Implementing Rate Review in California: Lessons Learned from Other States
|December 2, 2011||Posted by Ashley Cohen under Blog||
At Wednesday’s CPAC briefing in Sacramento, Dr. Richard Scheffler (Professor of Health Economics and Public Policy at UC Berkeley) reviewed findings from his recent study on rate regulation in two states.
A recent Commonwealth Issue Brief found that family health insurance premiums have risen 29% in California since 2003 (from $10,774/year to $13,819/year). The report also measured affordability, finding that percentage of median household income spent on premiums has raised 46% (from 16% to 23%). The following maps show nationwide increases in premiums from 2003 to 2010.
AB 52 (Feuer) was recently introduced in California to regulate insurance rates. Scheffler and his team studied rate review methods in Minnesota and Massachusetts to measure comparative viability in California. The study identified the impact of rate review regulation and reported approximate costs to conduct rate reviews. Currently, more than half of the states have prior approval authority for health insurance rates. In October, AB 52 was made into a 2-year bill.
California is a dual regulatory state. The Department of Managed Health Care regulates health care service plans (HMOs and some PPOs) and the California Department of Insurance regulates health insurance carriers. In 2010, California passed Senate Bill 1163, stating that rate increases must be reviewed and certified by an independent actuary and posted on the internet. CDI was granted an emergency request to require 80% MLRs in the individual market, effective January 24, 2011.
AB 52 would give both DMHC and DMI prior approval authority in the individual, small group, and large group markets. It would prohibit DMHC and CDI from approving any rate determined “excessive, inadequate, or unfairly discriminatory.” The California Department of Finance estimated that annual cost to be $27.5M. It would include 181 additional staff and a one-time cost of $30.8M.
In Minnesota, plans in the individual and small group markets must receive prior approval authority to increase rates. The Minnesota Department of Health contracts with the Department of Commerce to review HMO rate filings. DoC determines whether rates are reasonable in relation to benefits. In addition, medical loss ratios are 72% in the individual market and 82% in the small group market (compared to 80% and 85% mandated by ACA). This process has been taking place for over 15 years and the carriers and DoC have a good working relationship with understood expectations.
DoC spends $81,000/year on rate review. Carriers employ 1 full-time person for approximately 5-6 weeks per year per carrier.
Prior review and disapproval authority was passed in 1976 in Massachusetts but not fully implemented. In 2006, the state passed their health care overhaul. From 2007-2009, they experienced high rate increases and issues an emergency regulation in February 2010. The regulation required carriers to file rate increases 30 days prior to effective date, justify the increases and justify differences in provider reimbursements. By April 1, 2010, 235 of 274 filings were not approved. In June 2010, almost all carriers reached settlements with the Department of Insurance.
In August 2010, Chapter 288 of the Acts of 2010 passed, stating that rates would be presumptively disapproved unless MLRs were at least 88% in 2011 and 90% in 2012 (higher than the ACA mandate), administrative expense increases did not exceed the New England medical CPI and contributions to surplus did not exceed 1.9%. Even if the criteria is met, DoI still has authority to disapprove the rate if it is not reasonable in relation to benefits provided or if the rate increase is based on unreasonable increases in rates paid to providers. The relationship between DOI and carriers is still developing since prior approval authority has only been exercised for 1.5 years.
DOI spends $300,000/year on rate review, included $100,000 for DOI staff and $200,000 for actuarial consultants. Carriers employ 1 full-time person for every 6 months per year per carrier.

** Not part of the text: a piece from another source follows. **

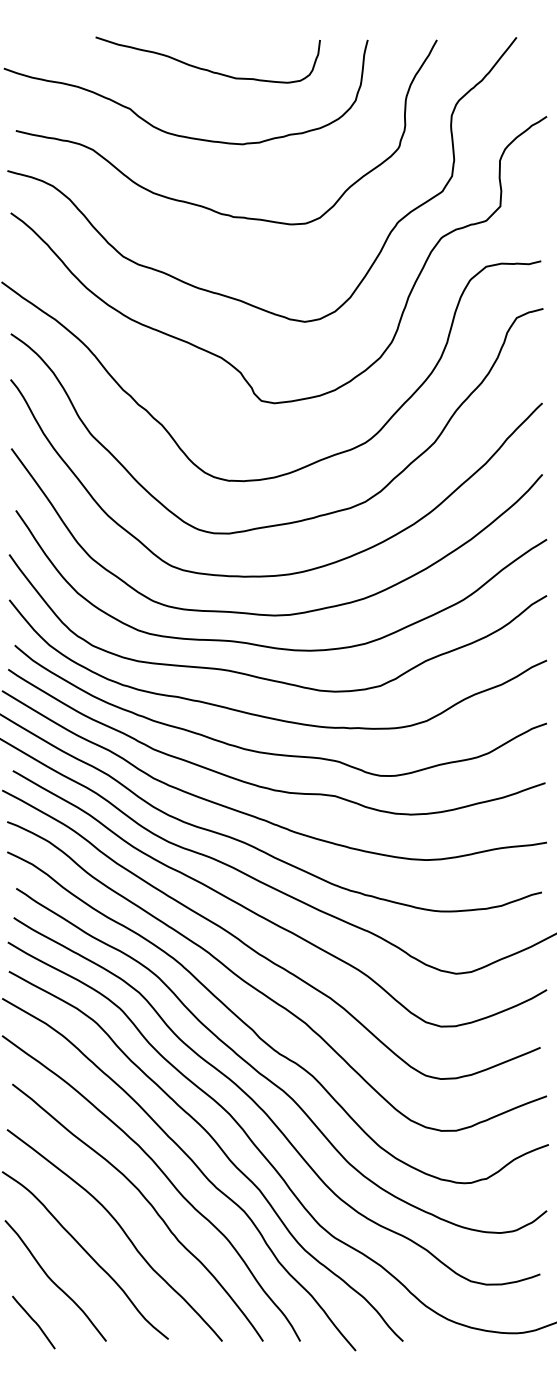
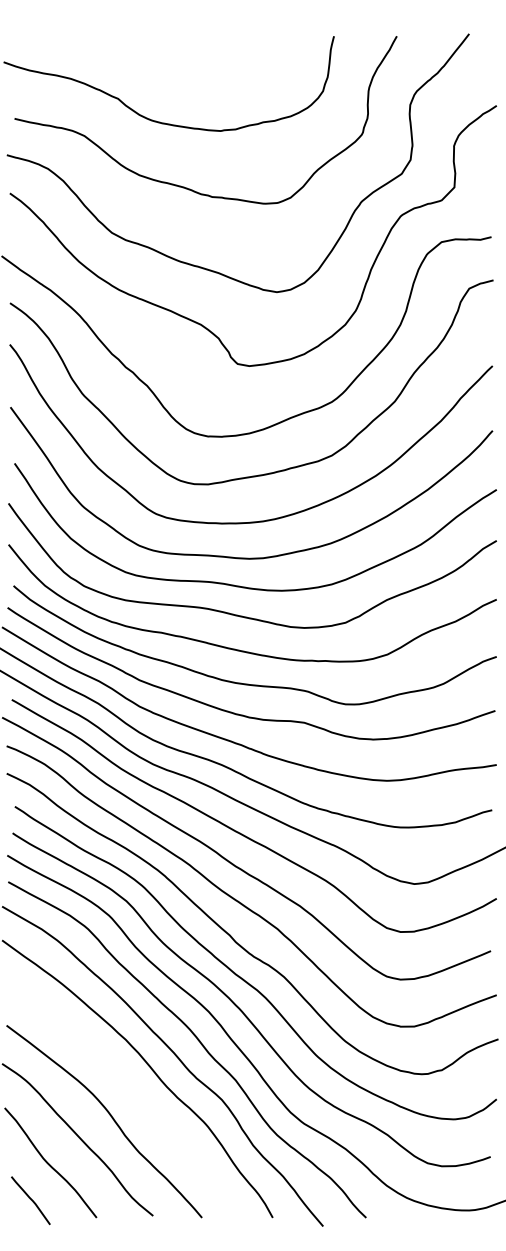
curve: (205, 68) -> (186, 62), removed
curve: (147, 1202) -> (134, 1091), removed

Lessons Learned from Minnesota and Massachusetts
Scheffler and his team summarized the following lessons for California from their research:
- Establish clear and objective rate review criteria that are actuarially-based;
- Design prior approval legislation to correct market failures; and
- Employ sufficient staff and consultants with actuarial expertise
They found that the advantages of prior approval authority included potentially reduced premiums (particularly where carriers have market power), more information for regulators and opportunities to improve the market, and increased insurance affordability for individuals and families. Disadvantages included potential for reduced competition if carriers exit the market, ability of carriers to circumvent regulation by reducing quality in difficult-to-measure dimensions, and inability to address premium cost due to technology, market power, and fee-for-service payment system.
California might also consider adopting methods used in other states to perform rate reviews so that it is less costly to the state.